== Text ==

Sharks always are objects of interest, not only to fishermen and mariners but to seaside visitors generally, because of their evil appearance, their ferocity, the large size to which some of them grow, the destruction they wreak on fishermen's nets and lines as well as on the smaller fishes on which they prey, and because of the bad reputation certain kinds have earned as maneaters.

The Gulf of Maine is not particularly rich in sharks (very poor indeed compared with our southern coasts), for while the number of species actually recorded there is considerable (indeed any high-seas shark might stray thither) the little spiny dogfish alone is numerous in the sense in which this term is applied to the various commercial fishes. And only two of the larger species, [page 16] the mackerel shark (Lamna nasus), and the blue shark (Prionace glauca), occur with us in numbers sufficient for one to be fairly sure of seeing them during a summer's boating off the coast north of Cape Cod.

===
== Data ==

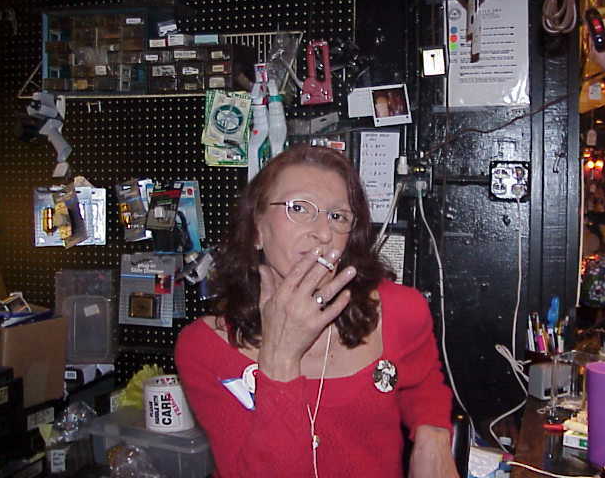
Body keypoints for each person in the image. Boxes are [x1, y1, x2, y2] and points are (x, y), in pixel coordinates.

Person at [175, 144, 458, 478]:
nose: (323, 233)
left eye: (337, 216)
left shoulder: (399, 309)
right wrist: (280, 361)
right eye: (299, 208)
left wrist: (433, 434)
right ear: (256, 230)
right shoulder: (205, 348)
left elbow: (422, 383)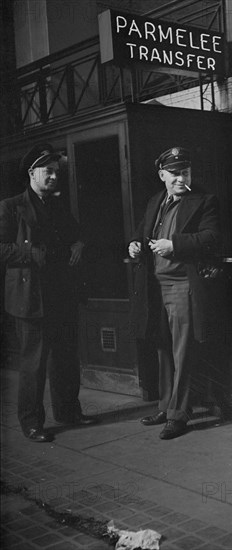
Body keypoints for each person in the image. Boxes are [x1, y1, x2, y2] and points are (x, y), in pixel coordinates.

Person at [0, 143, 98, 443]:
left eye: (57, 171)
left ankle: (68, 411)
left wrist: (80, 243)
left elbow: (76, 233)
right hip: (31, 299)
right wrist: (30, 253)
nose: (55, 177)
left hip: (62, 294)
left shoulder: (57, 206)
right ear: (32, 172)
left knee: (66, 358)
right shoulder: (11, 206)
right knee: (34, 364)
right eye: (48, 171)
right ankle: (31, 422)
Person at [129, 146, 220, 440]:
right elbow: (143, 233)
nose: (181, 179)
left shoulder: (203, 201)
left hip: (182, 284)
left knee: (182, 351)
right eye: (175, 173)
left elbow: (211, 237)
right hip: (154, 285)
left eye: (186, 172)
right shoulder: (155, 200)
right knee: (163, 348)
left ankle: (178, 415)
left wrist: (175, 245)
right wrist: (135, 244)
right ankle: (166, 406)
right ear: (162, 175)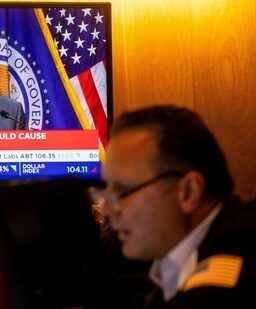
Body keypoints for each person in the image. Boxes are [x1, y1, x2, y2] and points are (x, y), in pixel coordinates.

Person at [93, 105, 256, 308]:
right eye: (105, 192)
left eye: (122, 191)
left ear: (189, 192)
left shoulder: (223, 292)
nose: (107, 209)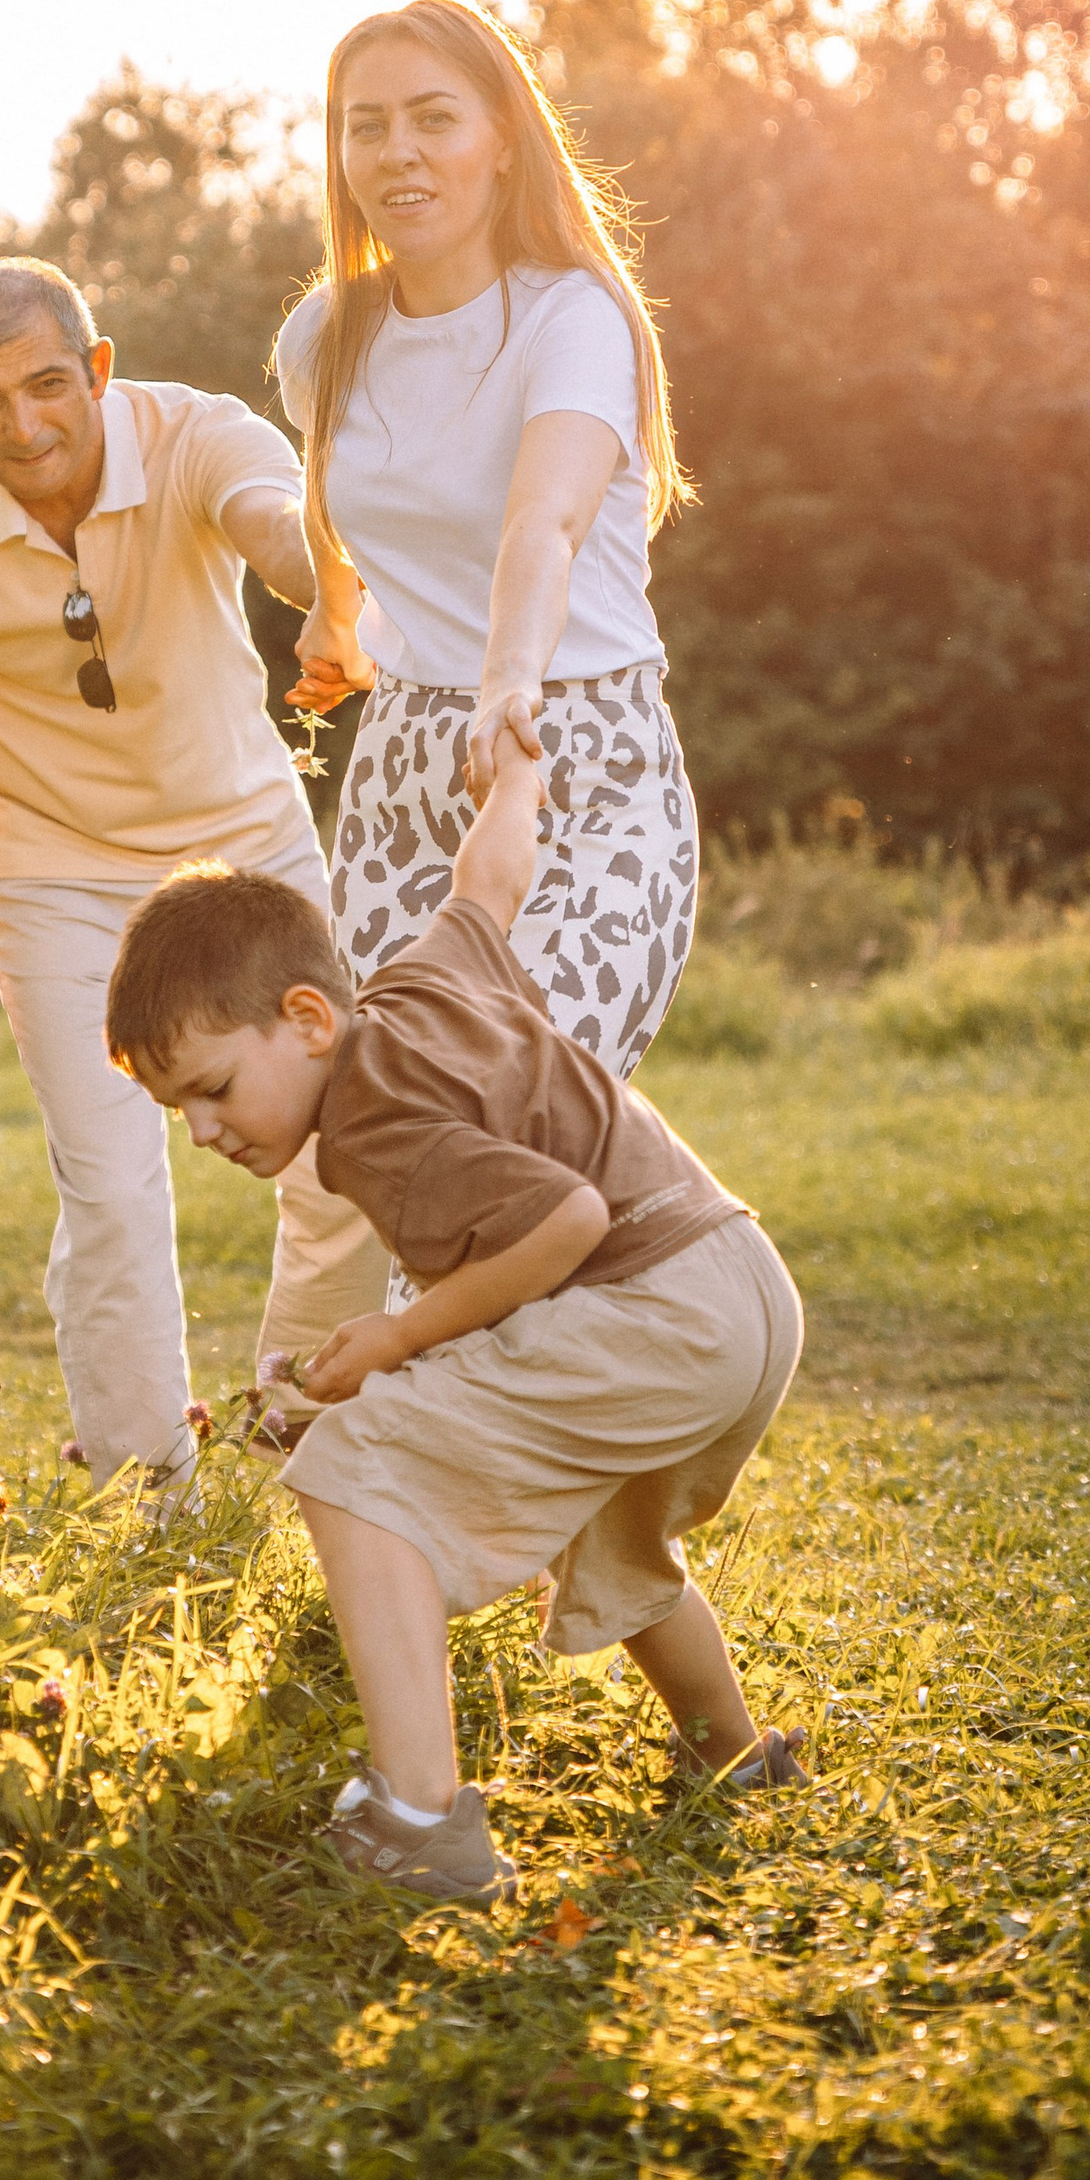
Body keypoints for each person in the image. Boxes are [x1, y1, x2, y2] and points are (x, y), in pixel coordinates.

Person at [105, 728, 805, 1907]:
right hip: (738, 1283)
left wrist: (392, 1341)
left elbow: (566, 1223)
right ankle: (734, 1755)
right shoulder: (420, 981)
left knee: (349, 1473)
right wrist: (517, 778)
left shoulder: (371, 1122)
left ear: (308, 1019)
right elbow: (488, 881)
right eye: (181, 1113)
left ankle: (420, 1816)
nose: (206, 1133)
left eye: (214, 1089)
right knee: (608, 1535)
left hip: (648, 1301)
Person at [0, 257, 384, 1487]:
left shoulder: (193, 437)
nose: (21, 427)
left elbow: (279, 530)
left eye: (44, 387)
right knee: (116, 1195)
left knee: (346, 1140)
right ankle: (146, 1505)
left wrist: (330, 601)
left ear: (99, 372)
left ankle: (306, 1438)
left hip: (244, 836)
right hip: (52, 870)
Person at [256, 0, 704, 1396]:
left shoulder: (572, 315)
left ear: (502, 138)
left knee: (517, 1123)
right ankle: (421, 1481)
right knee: (398, 1136)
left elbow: (542, 525)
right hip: (403, 774)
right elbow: (356, 521)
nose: (397, 152)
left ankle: (539, 1457)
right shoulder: (321, 340)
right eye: (365, 124)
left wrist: (508, 677)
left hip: (577, 751)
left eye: (433, 118)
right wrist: (342, 620)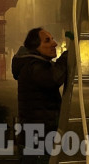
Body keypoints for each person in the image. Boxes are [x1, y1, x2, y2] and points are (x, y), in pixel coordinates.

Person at [12, 27, 68, 163]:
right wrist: (67, 57)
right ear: (34, 47)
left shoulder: (34, 64)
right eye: (47, 41)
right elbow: (54, 79)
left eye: (52, 39)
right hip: (37, 139)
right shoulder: (34, 66)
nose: (54, 43)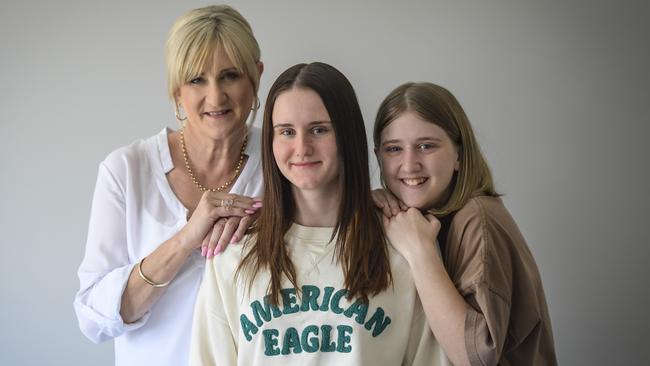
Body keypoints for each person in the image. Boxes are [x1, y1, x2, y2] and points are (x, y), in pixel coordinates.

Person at [189, 63, 450, 365]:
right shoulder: (234, 250)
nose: (302, 148)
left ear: (347, 135)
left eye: (319, 129)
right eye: (286, 132)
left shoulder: (405, 246)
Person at [74, 5, 265, 365]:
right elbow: (92, 319)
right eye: (197, 80)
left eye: (230, 75)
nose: (216, 96)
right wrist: (186, 238)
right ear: (177, 90)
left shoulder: (283, 161)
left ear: (256, 76)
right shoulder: (126, 171)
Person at [373, 82, 558, 365]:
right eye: (394, 149)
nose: (409, 164)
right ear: (378, 156)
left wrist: (419, 251)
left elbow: (476, 357)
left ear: (458, 154)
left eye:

===

■ What you will do
a - Do these statements agree with the shark passage above? For each, answer yes or no and quote the deciding words of the passage.
(i) The Gulf of Maine has more sharks than the southern coasts.
(ii) The spiny dogfish is the only shark in the Gulf of Maine that is numerous in the sense used for commercial fishes.
(iii) The blue shark is one of the larger species that a person boating north of Cape Cod in summer can be fairly sure of seeing.
b - Pick up the passage on Gulf of Maine sharks after its last sentence and write the next few sentences.

■ Answer set
a -
(i) No: "very poor indeed compared with our southern coasts"
(ii) Yes: "the little spiny dogfish alone is numerous in the sense in which this term is applied to the various commercial fishes"
(iii) Yes: "the blue shark (Prionace glauca), occur with us in numbers sufficient for one to be fairly sure of seeing them"

b -
With the larger sharks generally so scarce (the mackerel shark is harmless to anything larger than the fishes on which it feeds, and the blue shark is also harmless, although better armed), the danger of attacks on bathers is negligible in our Gulf. Indeed, not a single well-authenticated instance of the sort is on record[27] for the past 80 years for the coast north of Cape Cod, though the beaches are crowded every summer with vacationists. But as long as the white shark or man-eater (Carcharodon carchartas) does stray occasionally into the Gulf (p. 26), it is always remotely possible that we may be horrified some summer by the news of tragedies such as occurred on the New Jersey coast in July 1916, when several persons were killed or injured, presumably by a small shark of this species that was captured nearby a few days later,[28] and near Mattapoisset, on Buzzards Bay, Mass., on July 25, 1936, when a swimmer was fatally injured by a shark, species not determined.[29]

All Gulf of Maine sharks give birth to young that are not only practically adult in structure but of relatively large size at birth, and there is a placental connection between mother and embryo in some, but not in others. Still other sharks lay eggs; this is true of the chain dogfish (Scyliorhinus retifer, p. 34), which is common out on the continental shelf from the offing of Cape Cod, southward, and of its immediate relatives; also of the heterodontids or Port Jackson sharks which are not represented in the Atlantic.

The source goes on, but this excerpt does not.